My personal observation is that people handle the unobserved electron
density sections in three ways - assuming sufficient resolution (i.e.
ignoring ripple effects of truncate Fourier transformations at ~2.9A)
a) Leave it out. Usually a surface loop.
b) Refine B factors - hopefully at sufficient resolution. Seen on
surface lysines where the terminal NZ might be "observed" due to an
interaction, but parts of the side chain are "missing." Also observed
with serines, arginines, etc.
c) Change occupancy to 0 on individual atoms. You know they have to be
physically present - but cannot position them.
While a knowledgeable structural biologist will understand the
situation, the downstream user will see a structure and assume
everything is precisely placed correctly - thereby potentially causing
confusion.
--Ezra
On 3/4/25 4:06 AM, Tim wrote:
Dear Pavel and Oliverio,
In our group we have had recent discussion about this issue, and I
second Pavel's suggestion to introduce such a confidence measure.
When interpreting cryo-EM (but also X-ray crystallography) maps with
models, we often face the problem that we have complete models (thanks
to Alphafold) but incomplete density. Most often the lack of density
is due to conformational flexibility. So the question is what to do
with those parts that lack map support? Some favor the option not to
model these parts. However, usually we are pretty certain that these
parts are present, but too flexible to be observed. So I personally
think that structural models should be deposited as complete as possible.

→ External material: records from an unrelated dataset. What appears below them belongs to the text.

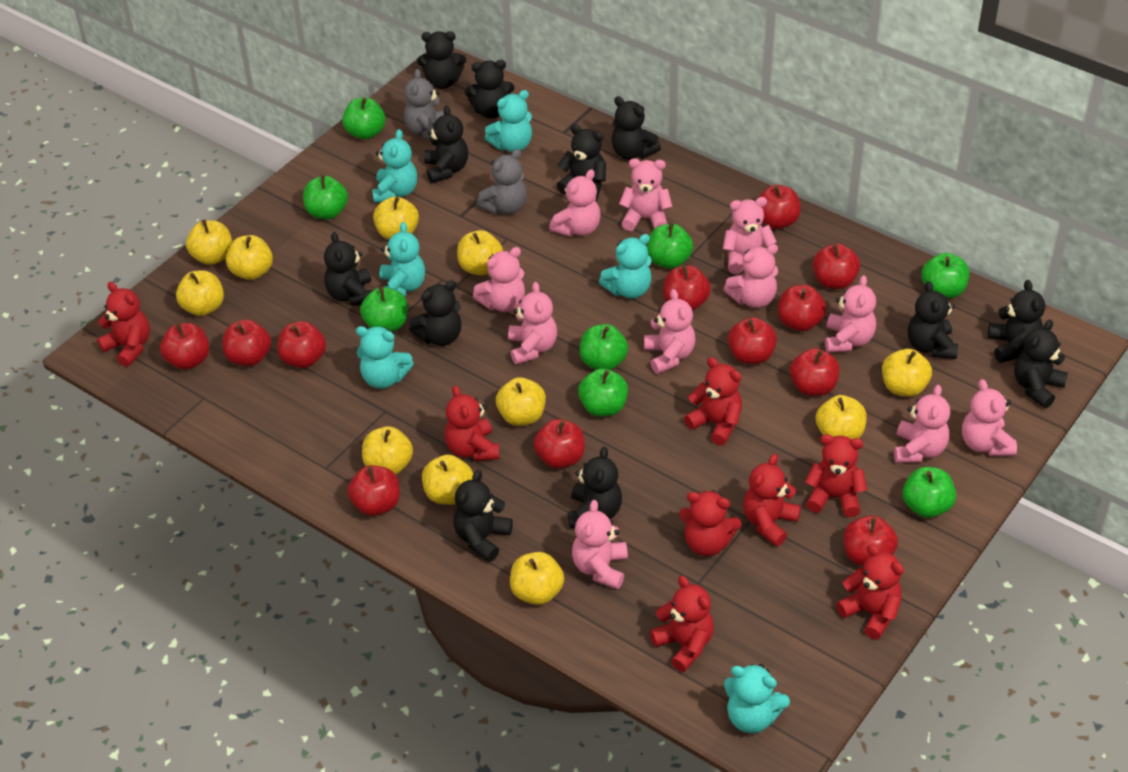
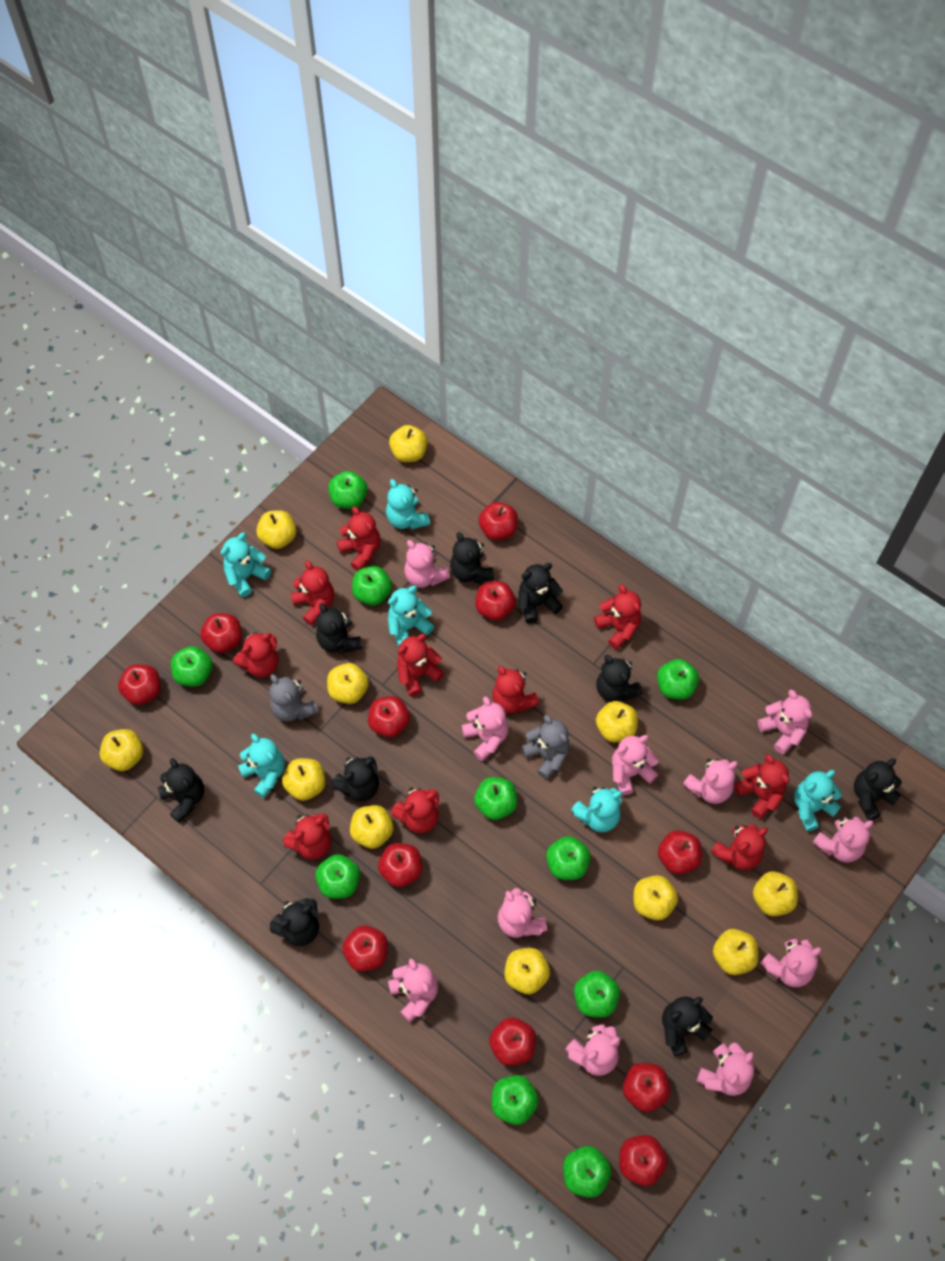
black teddy bear: [324,232,373,305] [409,280,461,346] [417,31,466,89] [424,105,468,183] [453,470,513,562] [464,60,514,119] [557,124,606,201] [568,447,622,528] [611,96,661,160] [908,281,958,359] [988,280,1045,363] [1014,320,1068,408] = 12 -> [158,758,204,823] [270,898,319,946] [316,603,362,653] [331,756,379,802] [450,532,494,583] [519,563,563,624] [596,655,643,702] [662,996,713,1056] [854,759,902,821] = 9
green apple: [303,175,348,219] [342,97,386,140] [360,287,408,332] [578,368,628,417] [580,324,628,370] [647,223,693,269] [902,467,956,518] [921,253,969,298] = 8 -> [171,646,213,687] [315,854,360,899] [328,471,368,509] [352,566,392,606] [474,777,517,820] [491,1075,539,1125] [546,836,591,880] [563,1146,612,1198] [574,971,620,1018] [657,659,699,700] = 10
red apple: [160,323,209,370] [223,319,271,366] [277,321,326,368] [348,465,400,516] [534,419,585,469] [663,265,711,311] [728,317,777,364] [758,185,801,229] [778,285,826,331] [790,348,840,396] [813,244,860,289] [844,515,898,566] = 12 -> [118,664,161,705] [201,613,242,653] [342,925,388,972] [368,696,410,738] [378,843,422,887] [475,581,516,621] [478,502,518,540] [489,1018,536,1066] [619,1135,668,1186] [623,1063,671,1112] [658,830,702,875] = 11
red teddy bear: [97,282,150,367] [445,385,499,461] [650,576,714,672] [679,490,742,556] [684,357,742,446] [743,454,801,546] [805,434,867,517] [836,544,904,639] = 8 -> [233,632,279,677] [283,813,331,860] [290,561,334,626] [337,507,381,571] [391,787,439,833] [397,634,444,696] [492,666,539,713] [594,584,641,650] [711,824,768,871] [734,754,789,819] = 10

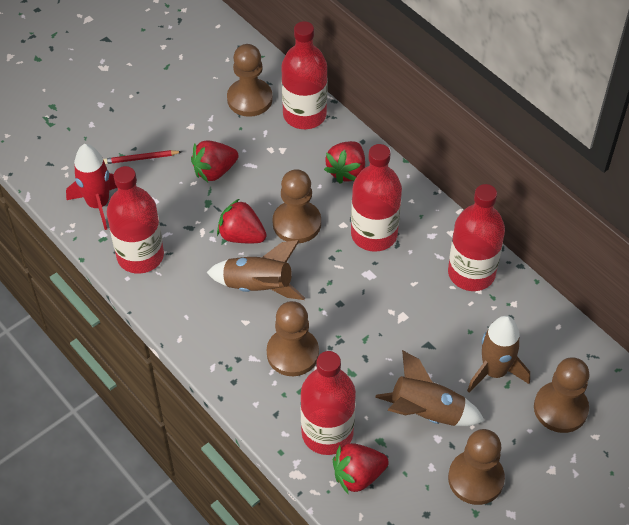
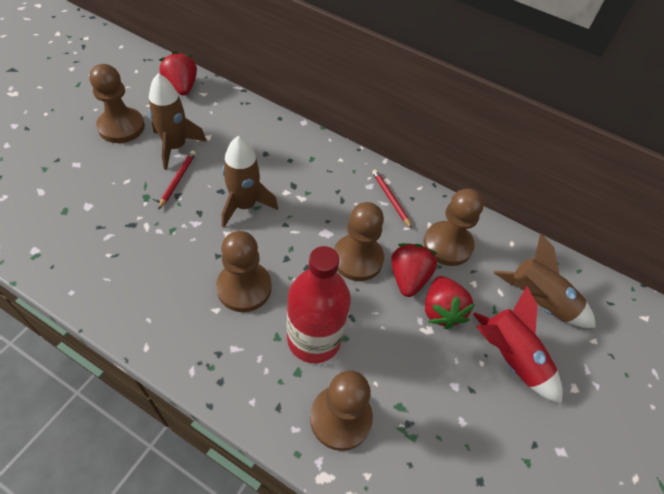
red bottle: [107,166,164,274] [281,21,328,129] [300,351,356,455] [351,144,402,252] [448,184,505,291] = 5 -> [287,246,351,363] = 1
red pencil: [103,150,182,164] = 1 -> [158,151,196,210] [372,169,412,228] = 2
red strawberry: [191,141,239,182] [217,199,267,243] [324,141,365,184] [333,443,389,494] = 4 -> [159,51,197,96] [391,243,437,297] [425,276,475,329] = 3

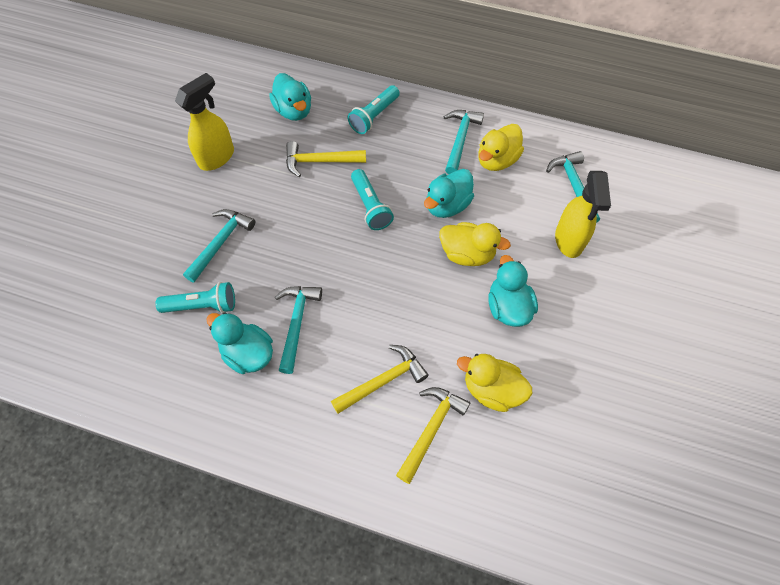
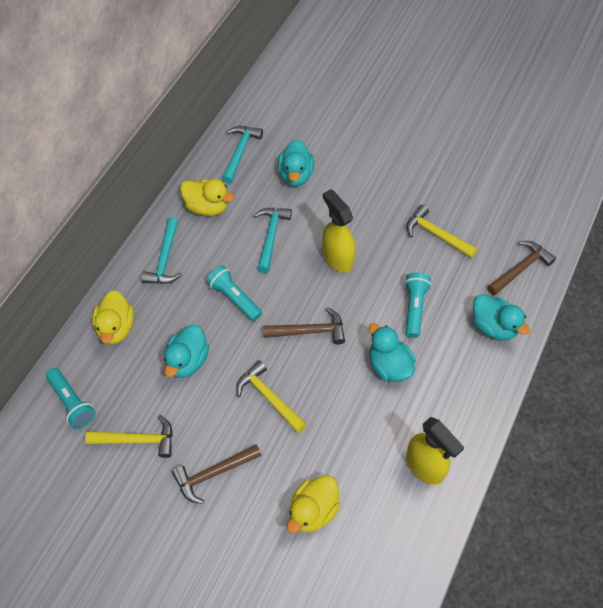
brown hammer: none = 0 -> [172,444,262,504] [263,307,345,345] [487,241,556,296] = 3
turquoise hammer: [183,209,255,282] [275,286,322,374] [444,110,484,174] [546,151,600,223] = 4 -> [141,217,182,284] [222,126,263,184] [253,208,292,273] = 3

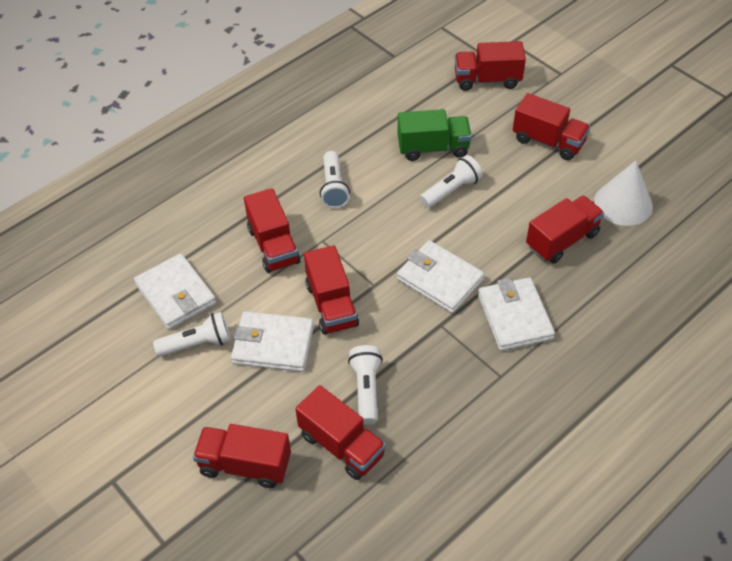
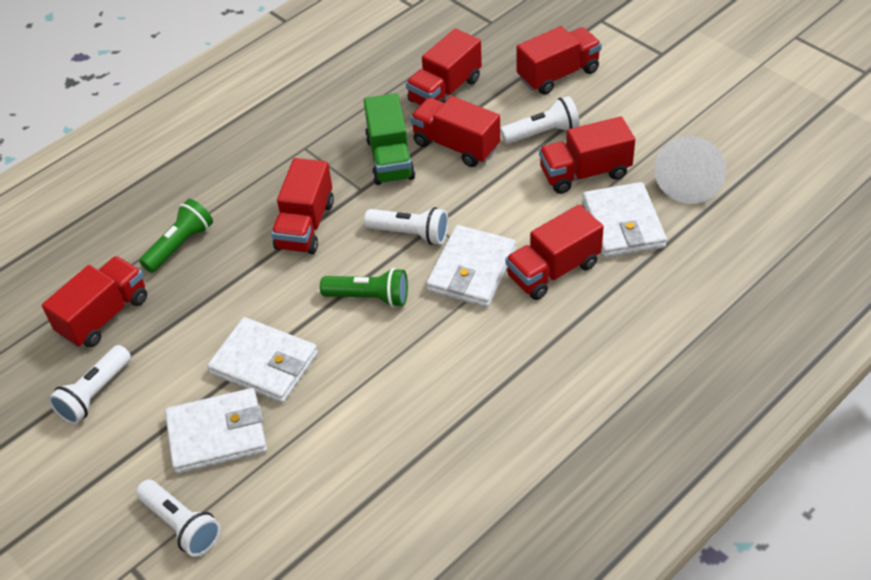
green flashlight: none = 0 -> [139,199,213,273] [320,268,408,307] = 2

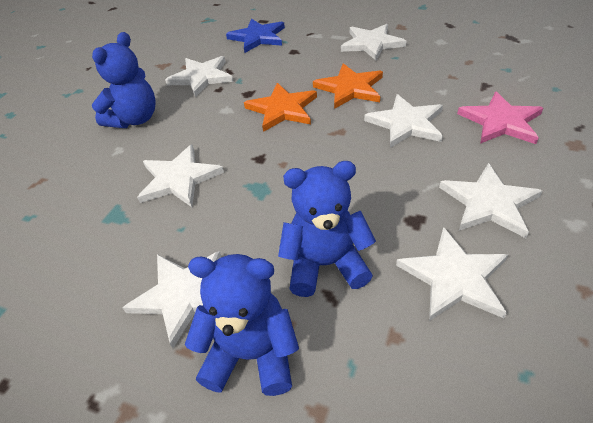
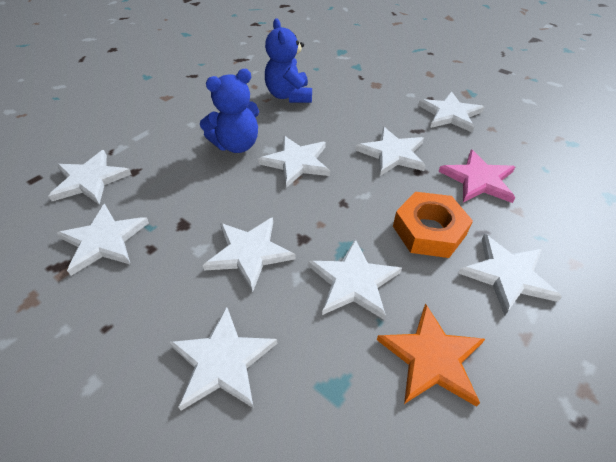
blue star: [226,19,285,53] = 1 -> none = 0
blue teddy bear: [92,32,156,128] [185,254,299,396] [278,161,376,297] = 3 -> [200,69,259,153] [265,18,312,103] = 2
orange nut: none = 0 -> [393,192,473,258] = 1
orange star: [244,83,317,132] [313,63,383,109] = 2 -> [377,303,485,407] = 1
white star: [123,251,221,348] [137,144,224,207] [165,56,233,97] [341,24,406,61] [364,94,443,148] [396,227,508,321] [439,163,542,238] = 7 -> [48,150,132,204] [56,204,149,276] [169,307,277,411] [203,217,296,293] [258,136,330,188] [308,239,402,320] [355,127,426,176] [418,91,484,133] [458,234,562,316] = 9

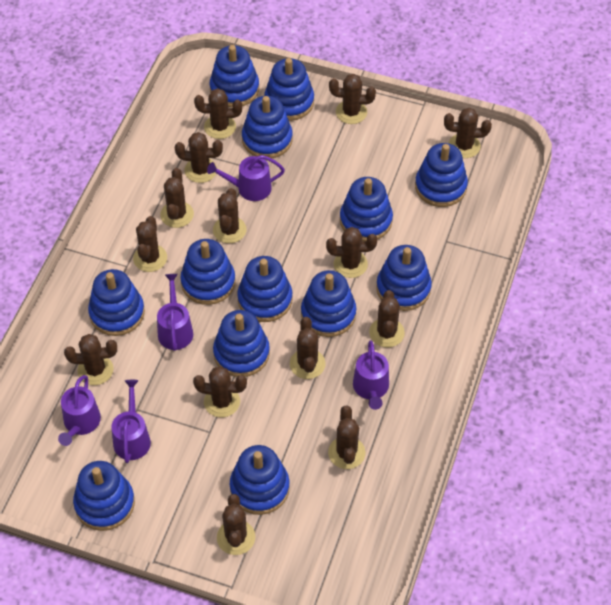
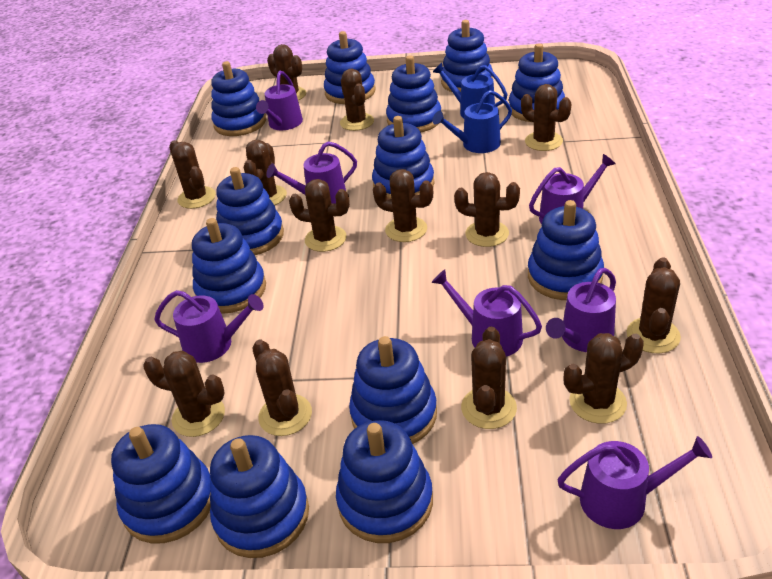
blue watering can: none = 0 -> [433,63,508,118] [433,90,512,153] = 2
brown cactus: [64,334,117,385] [133,216,167,272] [160,168,194,228] [175,132,223,183] [193,366,247,417] [194,88,242,139] [213,188,246,243] [217,494,255,555] [290,317,326,379] [326,227,377,278] [328,406,366,469] [329,74,376,124] [369,290,405,347] [444,108,492,158] = 14 -> [143,351,225,437] [169,140,216,209] [244,140,287,206] [253,340,312,436] [267,44,306,100] [289,179,350,252] [340,69,374,131] [373,169,433,242] [454,172,520,247] [461,327,517,429] [521,84,571,151] [563,333,644,424] [626,257,681,353] = 13
purple watering can: [58,375,101,446] [111,380,151,463] [157,274,193,351] [207,155,285,201] [353,340,389,410] = 5 -> [154,290,263,363] [256,71,303,130] [266,141,357,203] [432,270,542,356] [529,154,616,225] [546,268,616,352] [557,436,712,529] = 7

Having such a confidence measure would facilitate the interpretation
of our structural models, also because it seems that not many actually
open the associated deposited maps/densities when interpreting
deposited structures.
Best wishes,
Tim
On 2025-03-04 00:27, Pavel Afonine wrote:
Greetings,
It's hard to disagree with this! Resolution, occupancies, and B
factors only indirectly suggest what's visible and what isn't — and
they can be especially difficult to interpret correctly for
non-specialists. Perhaps a local confidence measure — similar to
pLDDT for predicted models — could address this by condensing into a
single number everything we know about the model quality and how well
it fits the data, computed per atom or per residue.
All the best,
Pavel
On Mon, Mar 3, 2025 at 7:21 AM Italo Carugo Oliviero
<olivieroitalo.car...@unipv.it> wrote:
A brief reflection on IDPs
Increasingly, people with a computer science background are
analyzing the data deposited in the Protein Data Bank. In the
case of conformation disorder analyses, they consider residues
that are explicitly stated to be disordered (the old REMAR 465
records). This is not quite correct as there are two problems.
- The first is that some crystallographers consider “visible,”
and deposit their coordinates, even amino acids that have
stratospheric B-factors, so large as to indicate that those amino
acids are definitely “invisible” in electronic density maps.
- The second problem has to do with crystallographic resolution.
The amount of “invisible” amino acids increases as the
crystallographic resolution decreases. At low resolution,
electron density maps are often not very detailed, and some parts
of them cannot be interpreted. But this does not mean that the
amino acids found there are definitely “invisible.” It simply
means that resolution might be insufficient.
Editors and reviewers may find it useful to keep these
considerations in mind when evaluating articles on conformational
disorder submitted by scientists that lack a structural
biologybackground. Or is there something else that can be done?